For the past several weeks, the case of Peter Jeschke has been taking place quietly in Santa Barbara Superior Court chambers. Jeschke, a former Santa Barbara High School tennis coach, is facing allegations of having sex with one of the players on his team in 2007 and for giving drugs and alcohol to minors.
He faces a dozen charges, including unlawful sexual intercourse, sex with a foreign object, oral copulation of a person under 18, administering an intoxicating substance to a minor and soliciting narcotics.
Throughout the trial, multiple witnesses have come forward to testify, including other girls on the tennis team, girls who received private lessons from Jeschke, school administrators, and friends and parents of the girl who alleges the sexual encounter with Jeschke.
Last week, the girl, now 18, faced hours of questioning from deputy attorney Joyce Dudley, and from Los Angeles-based Lara Yeretsian, Jeschke’s defense attorney. In her unemotional testimony, she recounted having sex with Jeschke twice in November 2007, once in his car and once at a house he was watching for a friend.
The defense asked the girl about several diaries she had kept that fall, and the girl admitted she had destroyed one of the diaries, fearing someone would find it. The defense implied that the witness may have fabricated the second journal, which the girl denied.
Yeretsian also read an entry from the journal that the witness admitted she had written, using the name “Shiah” as a code name for Jeschke. “Shiah is f******, because I could ruin his life,” the entry read. “I could crush it in two seconds. He’s being an a**.”
Yeretsian asked if the witness had been mad enough to make up things, and the girl said no. The girl also testified that the defendant had given her half of an ecstasy tablet, which made her feel “loose.” They eventually had sex, and the girl said she had done two lines of cocaine before she left the house later that evening after her parents called so she could drive home.
At one point, the defense questioned the girl about several times she previously had consumed alcohol with friends before drinking with Jeschke.

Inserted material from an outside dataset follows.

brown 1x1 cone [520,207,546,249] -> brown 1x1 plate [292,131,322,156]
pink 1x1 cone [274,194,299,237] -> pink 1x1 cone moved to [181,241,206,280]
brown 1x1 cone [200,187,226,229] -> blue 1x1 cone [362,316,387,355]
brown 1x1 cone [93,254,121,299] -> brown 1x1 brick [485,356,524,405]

Yeretsian asked if the witness had been afraid if she would be arrested. “No, because he was the one giving it to me,” the witness said. Yeretsian suggested to the judge that the witness should be entitled to an attorney, but Judge Ochoa told her to move on.
Another witness, who had received lessons from Jeschke in seventh and eighth grades, recounted driving to a tournament with him and another tennis player when he asked her how far they had gone sexually. When asked by Dudley how that made her feel, the witness said it hadn’t bothered her. “I thought of him as someone I could talk to, so it didn’t make me feel extremely uncomfortable at the time,” she said.
Another witness who had played tennis on Jeschke’s team and received private lessons said that Jeschke had picked up a teammate from a house where she had been partying and told the girl not to tell anyone. She also said that he told the girls he liked them to wear spandex.
“I feel like he disrespected the team,” she said. “I think he’s disgusting.”
One of the most emotional parts of the trial occurred when recordings were played of several phone conversations between Jeschke and the girl who alleges he had sex with her before his arrest on Dec. 14. In the calls, Jeschke threatened suicide to the girl multiple times. “Why didn’t you wait until I was 18?” she asked. Jeschke responded, “That was a mistake.”
The girl said she cared about Jeschke, and that she wanted to meet in person to talk.
“I have overwhelming feelings for you,” he told her. “You’re 16 years old. What’s wrong with me? I’m a 34-year-old man who loves someone he can’t and shouldn’t be with.”